◆ **What you need to do**
Apart from the images, every record here needs to be copied exactly.

○ ○ ○ ○

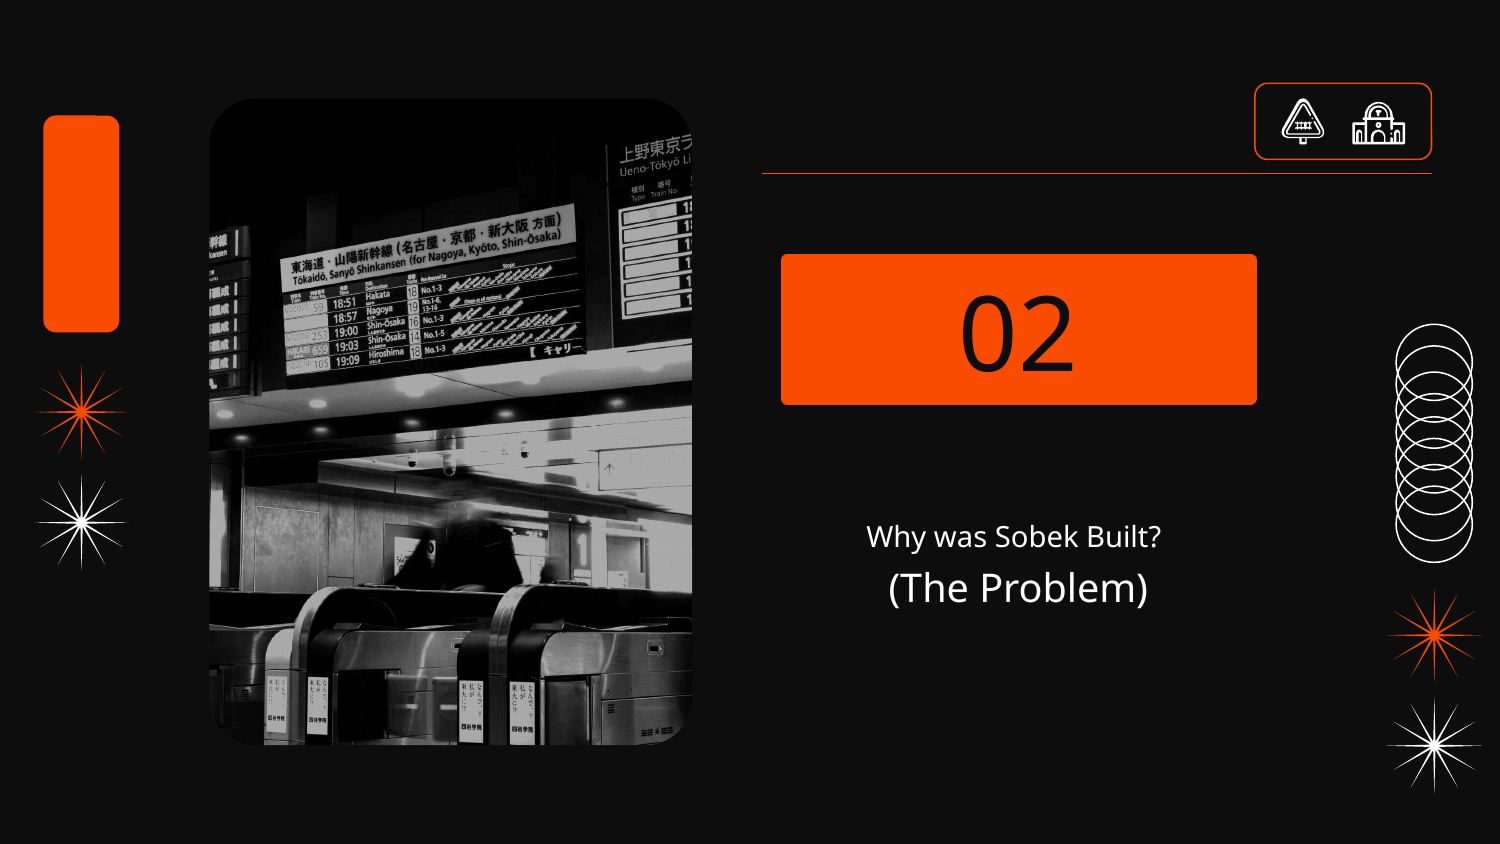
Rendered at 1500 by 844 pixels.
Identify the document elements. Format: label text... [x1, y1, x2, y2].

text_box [1281, 98, 1406, 145]
picture [209, 98, 693, 746]
title 02 [781, 254, 1257, 405]
title Why was Sobek Built? (The Problem) [781, 489, 1255, 628]
text_box [1254, 83, 1432, 160]
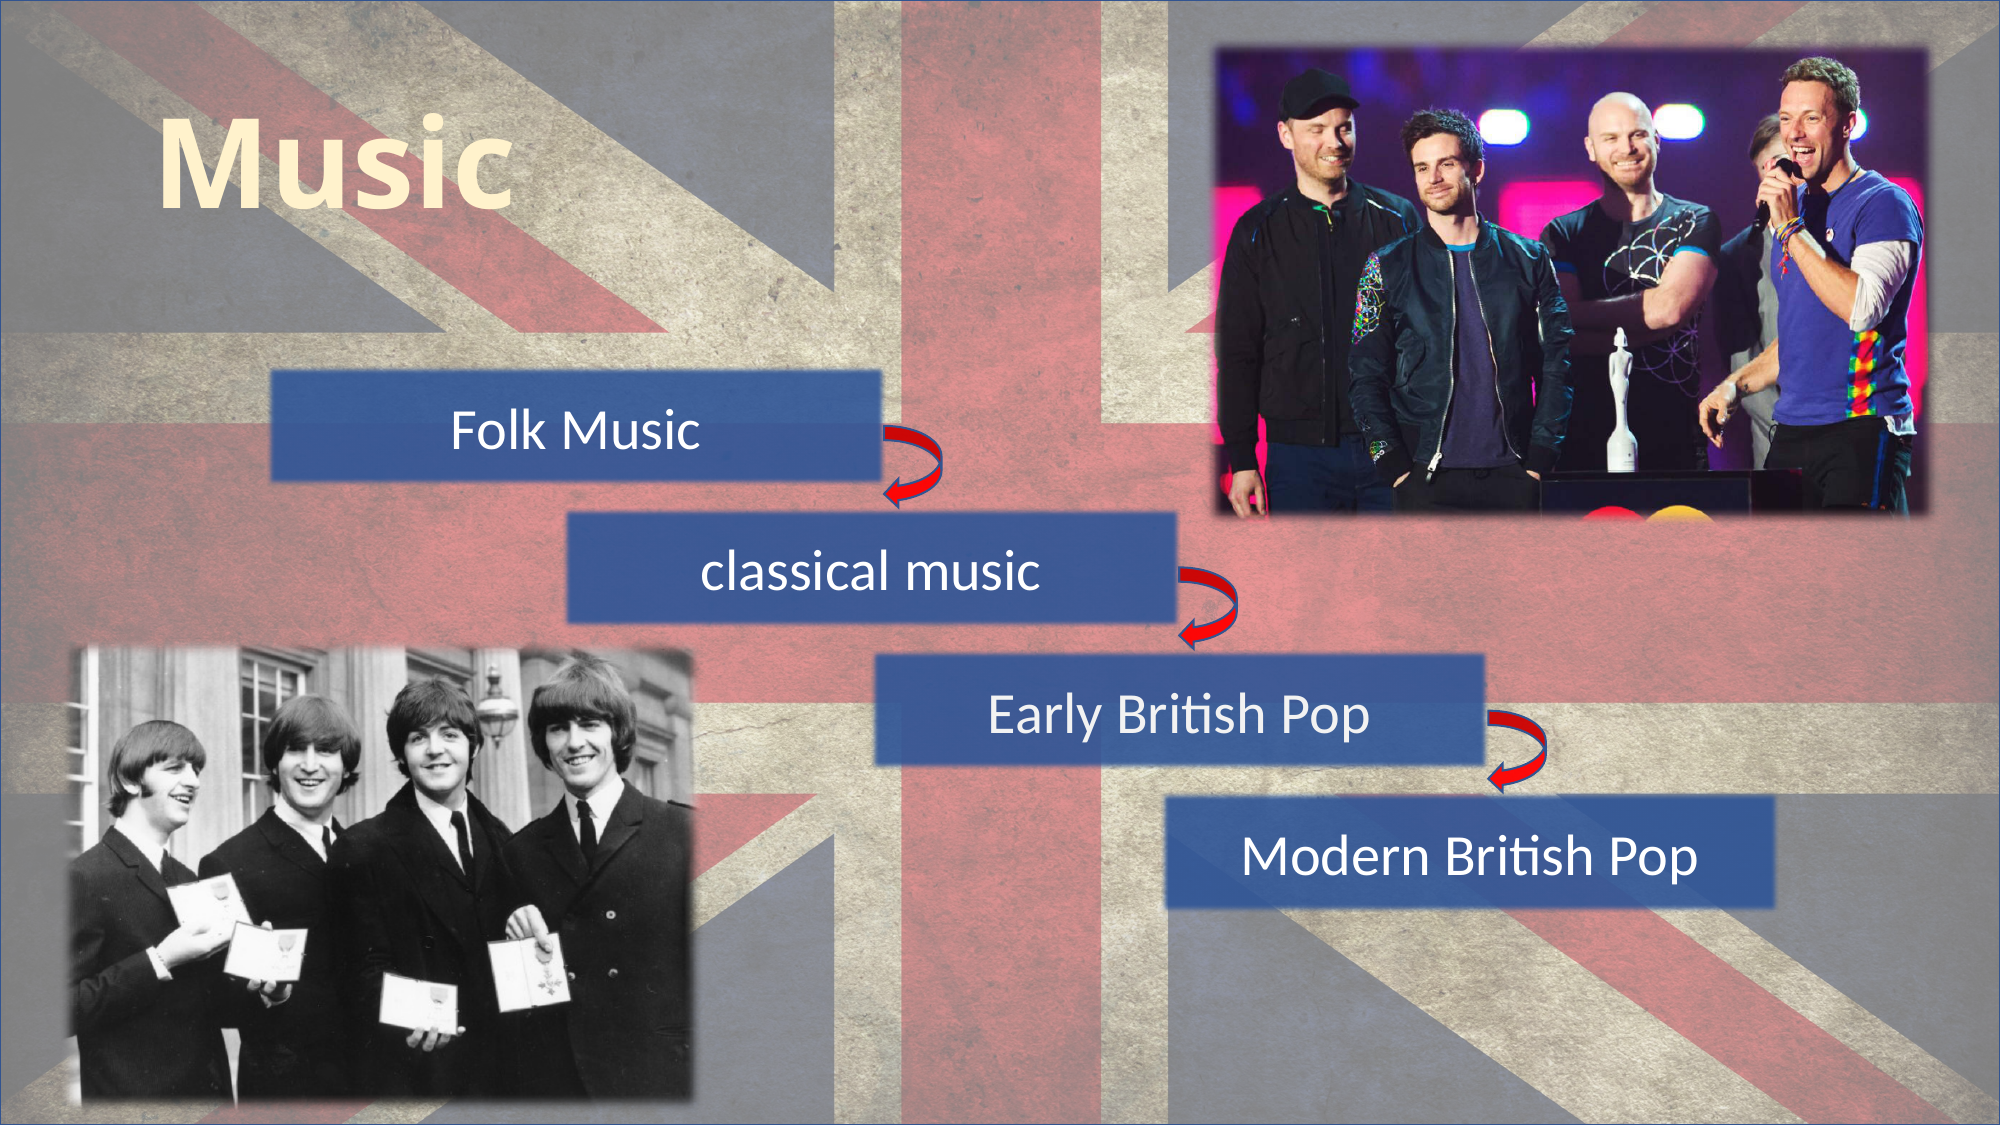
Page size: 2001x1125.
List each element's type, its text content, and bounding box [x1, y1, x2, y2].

○ ○ ○ ○

◆ **Written reply**
Rendered at 1500 by 844 pixels.
Identify the document elements. Format: label text... [x1, y1, x2, y2].

text_box [1281, 98, 1406, 145]
picture [209, 98, 693, 746]
title 02 [781, 254, 1257, 405]
title Why was Sobek Built? (The Problem) [781, 489, 1255, 628]
text_box [1254, 83, 1432, 160]
Page size: 2001x1125.
List each element's type, its text content, and bounding box [x1, y1, x2, y2].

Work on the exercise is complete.